Jul. 29th, 2002

judecorp: (devil doll)
I totally need to buckle down and start being serious. I mean, I'm going to (hopefully) have a job soon and this 3am stuff isn't going to fly, unless I get a job like Ryan and Adampants. But I'm just having so much damned fun galavanting all over Columbus.

I did make it to church this morning, but the one person whom I don't like to listen to had the pulpit, poo. It certainly made it much less interesting for me. Earl says very intelligent things, but there are so many pauses and his style of speaking drives me nuts. I felt so bad for the ASL interpreter. There's only so many times I can hear about Humanism. I was kind of hoping for a little talk of the supernatural this morning. Aah well.

Today was a good day. Started with church and ended with Fight Club. That movie always makes me think of Mark, though, which is always a little tinged with sadness. Still, peace is an article of clothing I am wearing regularly these days, and I rather like it. Things seem to be on an even keel with me. I saw and talked to a lot of wonderful people today: (in order of appearance) Mel, Bucky's Adam, Milla, Jennifer (on the phone though, drat!) and Edward. Fun.

Happiness is connecting with someone for whom you care very deeply. Happiness is the laughter of someone who was previously in tears. Happiness is.

Oh, and I really really would like to get laid right now.
judecorp: (erase hate)
I've noticed that I don't do a lot of writing anymore. I spend a lot of time writing about what I did that day and I don't say much else. I've been trying to think about why that is. Part of the reason is that I've been really busy running around and haven't done a lot of time in front of the computer thinking. I suppose another reason is that my growing friends list has made my journal become something of performance art. I don't know how I really fell prey to that but I want to stop.

I've also noticed that since I've been unemployed, I've been a lot freer with my money. When I was earning a paycheck, I was very thrifty and made sure that I was only spending what I was making. Now that I'm sucking everything I spend out of my savings account, I seem to be more spendthrifty. It doesn't seem like it, I suppose, because I usually spend /nothing/. But I've been pretty spend-heavy for someone without a job. Technically, I had told myself that if I didn't have a job by August 1st, I was going to go back to the temp agency I used to work for. I don't think I'm going to do that just yet, mostly because I'm hoping to start getting some interviews and don't want to have to juggle a temp agency. The new plan is to see what happens by the time I go home in the middle of August. I hope to have something more promising by then. I also think I might hit the First National Bank of Grandpa.
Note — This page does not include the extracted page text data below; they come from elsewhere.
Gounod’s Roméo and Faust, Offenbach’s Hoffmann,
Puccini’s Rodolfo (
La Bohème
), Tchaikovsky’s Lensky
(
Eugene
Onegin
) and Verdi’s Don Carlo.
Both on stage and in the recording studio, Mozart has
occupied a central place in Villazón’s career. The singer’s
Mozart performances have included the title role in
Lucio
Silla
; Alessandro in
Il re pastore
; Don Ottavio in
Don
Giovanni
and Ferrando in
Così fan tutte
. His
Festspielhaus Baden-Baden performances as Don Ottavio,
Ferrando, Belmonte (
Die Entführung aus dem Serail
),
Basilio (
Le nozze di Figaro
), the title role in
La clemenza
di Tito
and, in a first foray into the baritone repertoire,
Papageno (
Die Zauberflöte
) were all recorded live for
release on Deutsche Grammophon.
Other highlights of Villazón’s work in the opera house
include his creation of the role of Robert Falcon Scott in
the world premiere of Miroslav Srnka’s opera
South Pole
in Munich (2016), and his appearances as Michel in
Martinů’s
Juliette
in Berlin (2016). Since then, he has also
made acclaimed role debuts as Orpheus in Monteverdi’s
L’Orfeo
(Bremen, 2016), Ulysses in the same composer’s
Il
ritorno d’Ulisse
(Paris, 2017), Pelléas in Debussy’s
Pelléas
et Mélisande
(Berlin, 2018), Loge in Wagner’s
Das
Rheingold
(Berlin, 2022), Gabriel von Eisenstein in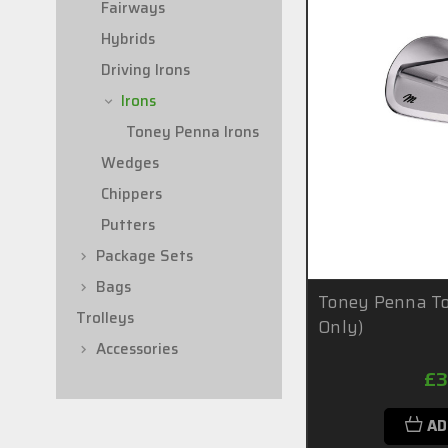
Fairways
Hybrids
Driving Irons
Irons
Toney Penna Irons
Wedges
Chippers
Putters
Package Sets
Bags
Toney Penna To
Trolleys
Only)
Accessories
£3
AD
I've noticed lately that I'm not as flinchy as I usually am. Usually all it takes is someone's body near mine and I'm bracing for some kind of physical attack. Maybe kickboxing has something to do with it. Maybe I'm getting older. Maybe I'm finally not so worried about being hurt. Who knows? All I know is that it's a nice change, although I did konk [livejournal.com profile] oneedge on the head last night when he got a little to threatening for me. Oops. I didn't even realize I'd hit him until he said, "You hit me on the head!" I guess we're even. :)

Is it tacky to wear my leiderhosen to the wedding in a few weeks?

Lesbian lesbian dyke dyke dyke. I'm so much more than that, you know. Blah!